Exercise objective -
In duplicating the lines below, keep every word unchanged and drop the pictures.

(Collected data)
Content starts
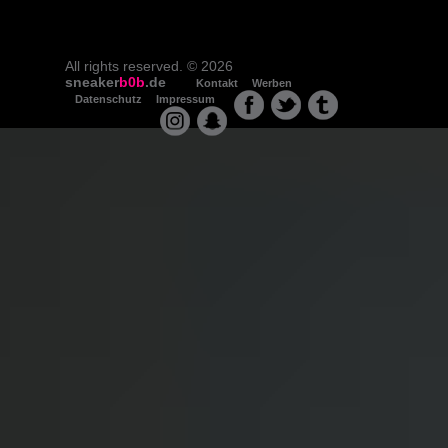
All rights reserved. © 2026
sneaker
b0b
.de
Kontakt
Werben
Datenschutz
Impressum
Content ends
Result for this exercise -
All rights reserved. © 2026
sneaker
b0b
.de
Kontakt
Werben
Datenschutz
Impressum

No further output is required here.